Find the line containing "HW 22mm Heavy Duty", then output it and every line after it through the end of the listing below, exactly as written.

====

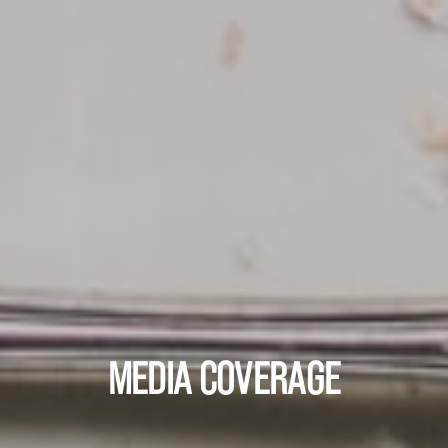
MEDIA COVERAGE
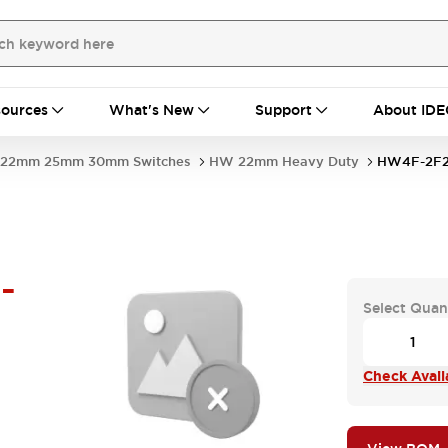
ources
What's New
Support
About IDE
22mm 25mm 30mm Switches
HW 22mm Heavy Duty
HW4F-2F2
-
Select Quan
Check Availa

====

ANSWER FOR THE TASK:
HW 22mm Heavy Duty
HW4F-2F2
-
Select Quan
Check Availa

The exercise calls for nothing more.